Looks like HEAVEN in the treetops to me! {{{smiles}}} IRIE! *IG

----------


## uniquelybrown47

where is Kanopi treehouse?

----------


## 541lion

Are their cheapest rooms worth the price??

----------


## JitterBug

> Are their cheapest rooms worth the price??


not in my opinion . . . it's a hike to get to, secluded, no matter how lovely the room is, how much time do you spend in it?

----------


## Marie

I really enjoyed my time their, it's what my hubby and I wanted.  Since we are runners the steps did not bother us.

----------


## *vi*

I agree with *Marie*.  Staying there has to be what you want.  The rooms are definitely worth the price if you are the type of person who is searching for an environment like the Kanopi property.  The location, on the Blue Lagoon, is indeed very private.  The rooms (units), ALL five of them, are gorgeous and excellently maintained. Luxury within a rustic charm.  

If you want to get away from it all, or desire your social encounters in minute doses, while still being completely immersed in the splendor of Jamaica then Kanopi House is for you.  

This place is not for people who require effortless access to action, crowds or traffic.

----------


## 541lion

I would like to be walking distance to a little action.. I don mean dance club kinda action.. Just at Least a couple bars and or restaurants.. But not a must, thinking a night here and a couple at great huts.. By the way someone mentioned prices being 400$.. That's about right if you both get the meal plans which add 100$ pp.. Otherwise the one closest to the lagoon is only 175$ a night!! We won't be spending a whole lot of time in room.. But towards the end of our 2 week vacation a day inside together could be nice.. And the property itself looks like its worth some time

----------


## *vi*

*541lion*, walking the lane from the Kanopi House to the main road would take a good 15-20 minutes.  Longer if there was a recent rain.  Its not one of the best.  Walking down is doable, but it would be best to be driven back up especially at night.  

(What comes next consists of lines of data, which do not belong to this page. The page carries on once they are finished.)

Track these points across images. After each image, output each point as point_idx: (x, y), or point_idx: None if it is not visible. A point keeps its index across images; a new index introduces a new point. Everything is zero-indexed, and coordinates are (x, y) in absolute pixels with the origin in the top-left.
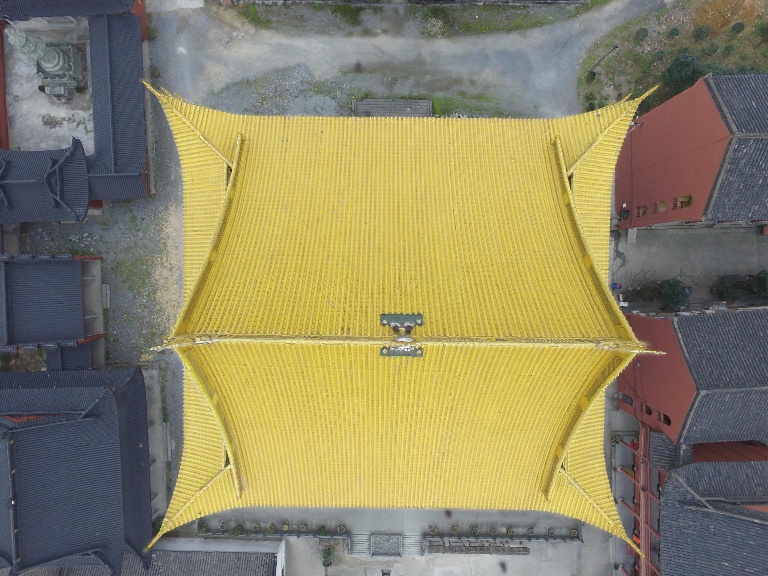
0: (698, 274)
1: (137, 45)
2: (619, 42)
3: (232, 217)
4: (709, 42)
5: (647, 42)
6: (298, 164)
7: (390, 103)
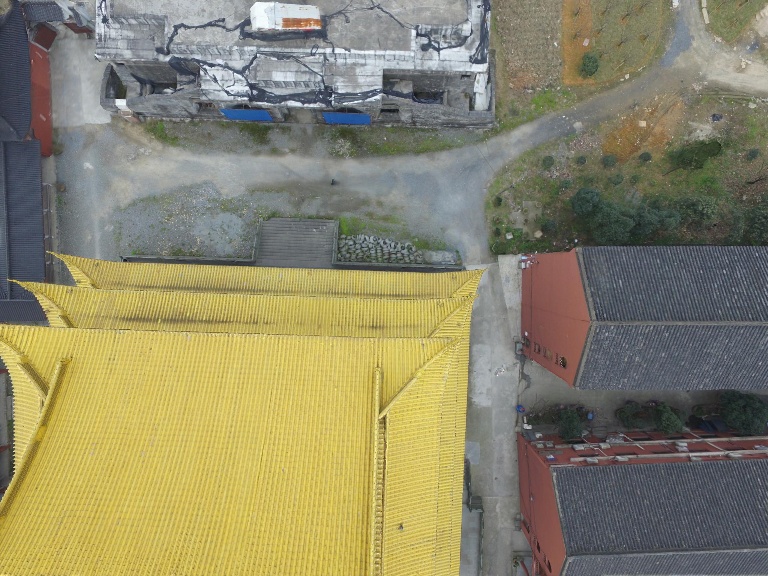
0: (603, 398)
1: (36, 169)
2: (527, 167)
3: (38, 460)
4: (618, 168)
5: (556, 167)
6: (119, 390)
7: (297, 223)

After reaching the main road you would probably have to go to back to Boston for a little bar action.  Most of the places around Blue Lagoon are private so no cook shops or bars are set up in the area.  So no, this place doesnt give you easy foot access to the runnings.  A car/driver is a must.  The Great Huts is different.  You are right in the midst of the action.  

If you are looking for a quiet, time-to-wind-down place the Kanopi House would be the perfect ending spot.  OR if you want to get your romance on asap, then do Kanopi House first then the socializing and night exploring locale after.

The property is very much worth experiencing.  A few pictures.

----------


## *vi*



----------


## 541lion

Also the use of kyaks and snorkel gear is intriguing.. I can see packing up on a couple of kyaks and spending the day out exploring.. Maybe pack a lunch and some rum !! Now that sounds like a day, actually might run out of time!!

----------


## 541lion

Oh and thanks for the pics it looks amazing!! I could just live somewhere like that

----------


## *vi*

Oh yeahslipping into one of the kayaks and paddling the gentle Blue Lagoon is definitely a treat.  And what a great idea to pack a lunch and cold beverages to take with you.  







The view from any angle of the property promotes a peaceful, calm spirit.

----------


## 541lion

Ok iam convinced gonna have to spend a night or 2 here

----------


## Babalew

It wouldn't work for me..more seclusion than i would like, but apparently mets the need of some.

----------